- [YOUR INSTRUCTIONS] Which of the lines below hold the word "benchmarks"? Pull each of them out.

- [PROVIDED ENTRIES]
───
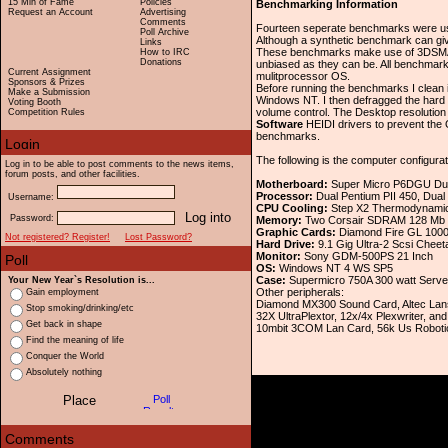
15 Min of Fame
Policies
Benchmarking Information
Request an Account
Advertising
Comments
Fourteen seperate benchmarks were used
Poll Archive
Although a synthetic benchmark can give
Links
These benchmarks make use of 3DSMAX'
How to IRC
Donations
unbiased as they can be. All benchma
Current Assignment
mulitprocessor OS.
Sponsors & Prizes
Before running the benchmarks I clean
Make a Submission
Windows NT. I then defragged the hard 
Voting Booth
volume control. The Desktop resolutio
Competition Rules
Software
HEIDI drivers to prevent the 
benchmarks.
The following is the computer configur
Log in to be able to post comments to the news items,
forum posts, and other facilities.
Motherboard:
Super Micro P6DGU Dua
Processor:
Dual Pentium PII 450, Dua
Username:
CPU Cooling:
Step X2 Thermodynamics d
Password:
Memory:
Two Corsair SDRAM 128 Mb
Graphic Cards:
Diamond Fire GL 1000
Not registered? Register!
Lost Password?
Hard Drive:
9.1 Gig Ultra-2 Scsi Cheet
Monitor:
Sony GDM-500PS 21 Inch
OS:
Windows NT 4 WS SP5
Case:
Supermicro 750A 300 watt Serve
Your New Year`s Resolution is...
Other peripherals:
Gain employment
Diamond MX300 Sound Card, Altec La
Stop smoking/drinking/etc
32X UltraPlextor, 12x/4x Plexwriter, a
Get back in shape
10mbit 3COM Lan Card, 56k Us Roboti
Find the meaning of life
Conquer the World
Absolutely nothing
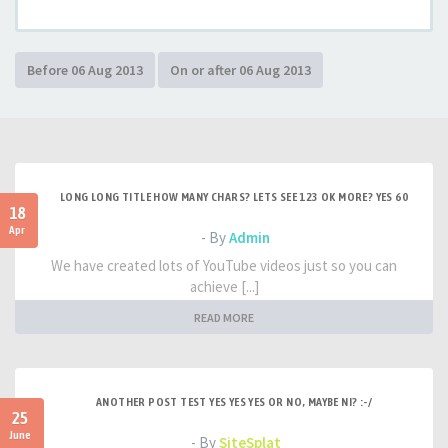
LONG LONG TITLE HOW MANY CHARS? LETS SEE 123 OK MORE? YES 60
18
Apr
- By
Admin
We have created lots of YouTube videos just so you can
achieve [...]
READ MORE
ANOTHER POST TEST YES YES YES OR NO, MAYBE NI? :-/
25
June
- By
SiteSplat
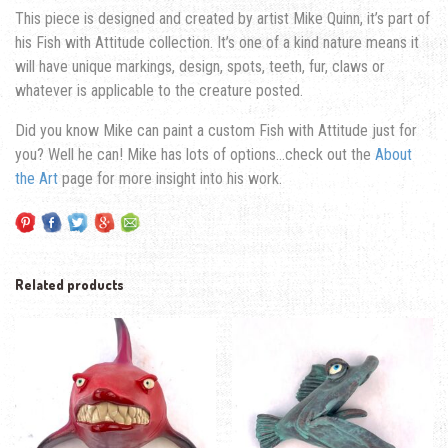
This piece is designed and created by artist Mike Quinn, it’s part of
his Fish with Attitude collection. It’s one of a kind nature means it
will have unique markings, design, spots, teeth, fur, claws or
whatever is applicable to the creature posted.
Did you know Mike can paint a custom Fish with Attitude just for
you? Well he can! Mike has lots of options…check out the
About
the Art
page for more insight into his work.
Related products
───
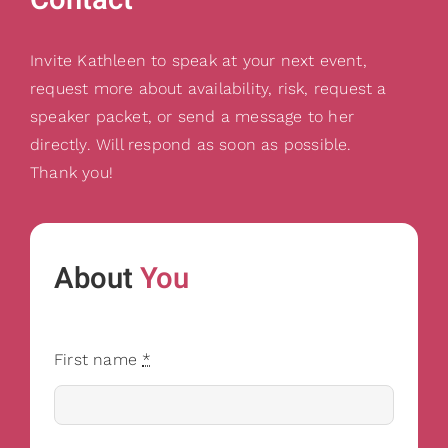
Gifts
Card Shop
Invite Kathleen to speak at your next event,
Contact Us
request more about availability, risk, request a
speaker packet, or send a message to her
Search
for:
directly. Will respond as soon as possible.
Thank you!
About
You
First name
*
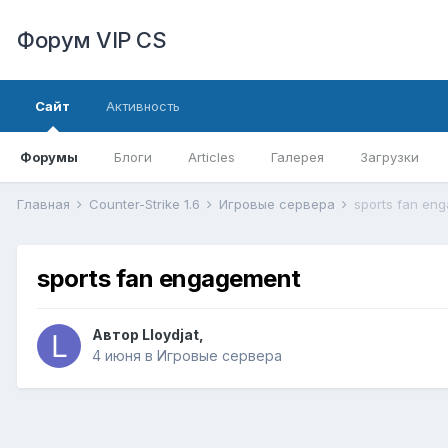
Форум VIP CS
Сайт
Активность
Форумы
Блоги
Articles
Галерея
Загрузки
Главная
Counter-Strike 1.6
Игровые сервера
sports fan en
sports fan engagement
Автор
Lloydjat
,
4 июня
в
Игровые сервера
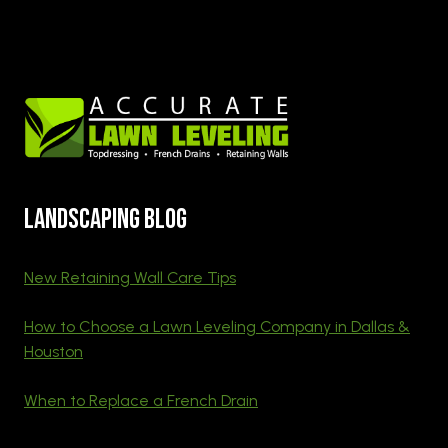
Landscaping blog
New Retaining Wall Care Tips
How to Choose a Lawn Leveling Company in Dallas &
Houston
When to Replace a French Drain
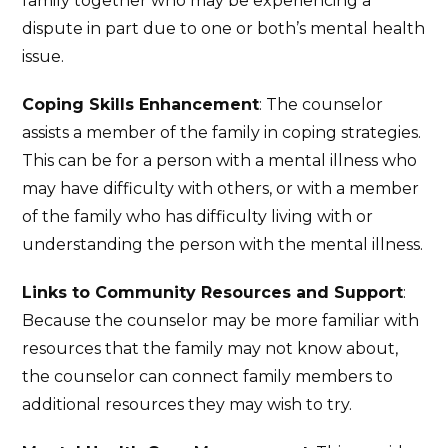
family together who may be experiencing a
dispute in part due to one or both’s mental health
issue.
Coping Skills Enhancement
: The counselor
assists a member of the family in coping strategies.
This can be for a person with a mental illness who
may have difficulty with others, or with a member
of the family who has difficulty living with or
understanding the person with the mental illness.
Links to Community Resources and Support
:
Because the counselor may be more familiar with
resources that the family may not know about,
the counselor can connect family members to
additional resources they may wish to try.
───
- [TASK OUTPUT]
Fourteen seperate benchmarks were used
These benchmarks make use of 3DSMAX'
Before running the benchmarks I clean
benchmarks.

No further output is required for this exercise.